Keep the text of the data exactly as it is and omit each picture from the copy.

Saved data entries
--

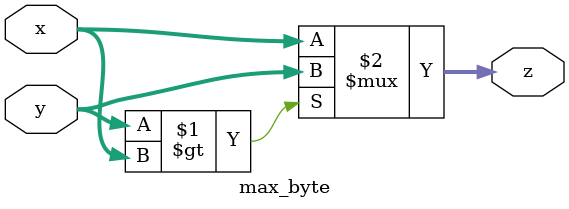
<source format=v>
module max_byte(
   input [7:0] x,
	input [7:0] y,
	output [7:0] z
);
assign z = ( y > x) ? y : x;
endmodule
</source>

--

# TASK RESPONSE:
<source format=v>
module max_byte(
   input [7:0] x,
	input [7:0] y,
	output [7:0] z
);
assign z = ( y > x) ? y : x;
endmodule
</source>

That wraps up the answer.